• **Material for the task**

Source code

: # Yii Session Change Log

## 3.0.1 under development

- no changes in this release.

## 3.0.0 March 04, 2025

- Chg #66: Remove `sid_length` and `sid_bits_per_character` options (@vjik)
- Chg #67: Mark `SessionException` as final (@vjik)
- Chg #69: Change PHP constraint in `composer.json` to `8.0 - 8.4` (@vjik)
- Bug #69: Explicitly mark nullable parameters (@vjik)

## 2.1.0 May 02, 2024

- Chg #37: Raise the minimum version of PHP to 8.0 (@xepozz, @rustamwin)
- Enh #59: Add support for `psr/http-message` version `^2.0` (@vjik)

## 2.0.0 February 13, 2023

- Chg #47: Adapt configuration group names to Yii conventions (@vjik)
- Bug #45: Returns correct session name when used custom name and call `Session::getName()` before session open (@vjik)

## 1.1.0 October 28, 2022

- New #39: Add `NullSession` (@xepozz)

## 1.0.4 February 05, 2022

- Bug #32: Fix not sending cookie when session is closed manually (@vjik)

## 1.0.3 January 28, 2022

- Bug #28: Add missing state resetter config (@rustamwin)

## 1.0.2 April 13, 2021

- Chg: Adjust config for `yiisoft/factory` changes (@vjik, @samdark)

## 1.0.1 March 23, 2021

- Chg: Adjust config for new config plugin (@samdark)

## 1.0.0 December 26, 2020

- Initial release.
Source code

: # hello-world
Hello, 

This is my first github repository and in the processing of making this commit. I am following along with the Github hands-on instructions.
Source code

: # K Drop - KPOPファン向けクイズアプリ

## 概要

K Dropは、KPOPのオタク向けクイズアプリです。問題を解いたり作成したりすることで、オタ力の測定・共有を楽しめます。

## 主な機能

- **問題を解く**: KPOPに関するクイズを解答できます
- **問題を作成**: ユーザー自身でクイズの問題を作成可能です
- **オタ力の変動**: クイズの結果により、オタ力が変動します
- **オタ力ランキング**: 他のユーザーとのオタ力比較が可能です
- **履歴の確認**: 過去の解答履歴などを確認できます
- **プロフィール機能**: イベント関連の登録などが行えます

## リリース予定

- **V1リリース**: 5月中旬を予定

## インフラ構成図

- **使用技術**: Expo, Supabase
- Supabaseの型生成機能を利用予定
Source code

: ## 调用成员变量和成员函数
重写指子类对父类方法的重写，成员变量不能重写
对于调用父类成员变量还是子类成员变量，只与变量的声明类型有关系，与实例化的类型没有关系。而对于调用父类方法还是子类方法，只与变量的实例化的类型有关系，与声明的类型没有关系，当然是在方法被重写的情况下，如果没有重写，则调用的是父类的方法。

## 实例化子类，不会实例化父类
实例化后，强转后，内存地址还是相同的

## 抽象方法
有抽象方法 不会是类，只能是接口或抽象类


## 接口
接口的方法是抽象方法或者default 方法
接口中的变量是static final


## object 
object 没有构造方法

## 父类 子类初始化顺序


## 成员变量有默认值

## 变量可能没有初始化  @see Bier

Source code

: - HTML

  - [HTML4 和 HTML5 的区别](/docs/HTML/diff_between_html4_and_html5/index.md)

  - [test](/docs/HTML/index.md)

• **Directions for this task**
Above are the records; copy all of them exactly.

• **Expected answer**
Source code

: # Yii Session Change Log

## 3.0.1 under development

- no changes in this release.

## 3.0.0 March 04, 2025

- Chg #66: Remove `sid_length` and `sid_bits_per_character` options (@vjik)
- Chg #67: Mark `SessionException` as final (@vjik)
- Chg #69: Change PHP constraint in `composer.json` to `8.0 - 8.4` (@vjik)
- Bug #69: Explicitly mark nullable parameters (@vjik)

## 2.1.0 May 02, 2024

- Chg #37: Raise the minimum version of PHP to 8.0 (@xepozz, @rustamwin)
- Enh #59: Add support for `psr/http-message` version `^2.0` (@vjik)

## 2.0.0 February 13, 2023

- Chg #47: Adapt configuration group names to Yii conventions (@vjik)
- Bug #45: Returns correct session name when used custom name and call `Session::getName()` before session open (@vjik)

## 1.1.0 October 28, 2022

- New #39: Add `NullSession` (@xepozz)

## 1.0.4 February 05, 2022

- Bug #32: Fix not sending cookie when session is closed manually (@vjik)

## 1.0.3 January 28, 2022

- Bug #28: Add missing state resetter config (@rustamwin)

## 1.0.2 April 13, 2021

- Chg: Adjust config for `yiisoft/factory` changes (@vjik, @samdark)

## 1.0.1 March 23, 2021

- Chg: Adjust config for new config plugin (@samdark)

## 1.0.0 December 26, 2020

- Initial release.
Source code

: # hello-world
Hello, 

This is my first github repository and in the processing of making this commit. I am following along with the Github hands-on instructions.
Source code

: # K Drop - KPOPファン向けクイズアプリ

## 概要

K Dropは、KPOPのオタク向けクイズアプリです。問題を解いたり作成したりすることで、オタ力の測定・共有を楽しめます。

## 主な機能

- **問題を解く**: KPOPに関するクイズを解答できます
- **問題を作成**: ユーザー自身でクイズの問題を作成可能です
- **オタ力の変動**: クイズの結果により、オタ力が変動します
- **オタ力ランキング**: 他のユーザーとのオタ力比較が可能です
- **履歴の確認**: 過去の解答履歴などを確認できます
- **プロフィール機能**: イベント関連の登録などが行えます

## リリース予定

- **V1リリース**: 5月中旬を予定

## インフラ構成図

- **使用技術**: Expo, Supabase
- Supabaseの型生成機能を利用予定
Source code

: ## 调用成员变量和成员函数
重写指子类对父类方法的重写，成员变量不能重写
对于调用父类成员变量还是子类成员变量，只与变量的声明类型有关系，与实例化的类型没有关系。而对于调用父类方法还是子类方法，只与变量的实例化的类型有关系，与声明的类型没有关系，当然是在方法被重写的情况下，如果没有重写，则调用的是父类的方法。

## 实例化子类，不会实例化父类
实例化后，强转后，内存地址还是相同的

## 抽象方法
有抽象方法 不会是类，只能是接口或抽象类


## 接口
接口的方法是抽象方法或者default 方法
接口中的变量是static final


## object 
object 没有构造方法

## 父类 子类初始化顺序


## 成员变量有默认值

## 变量可能没有初始化  @see Bier

Source code

: - HTML

  - [HTML4 和 HTML5 的区别](/docs/HTML/diff_between_html4_and_html5/index.md)

  - [test](/docs/HTML/index.md)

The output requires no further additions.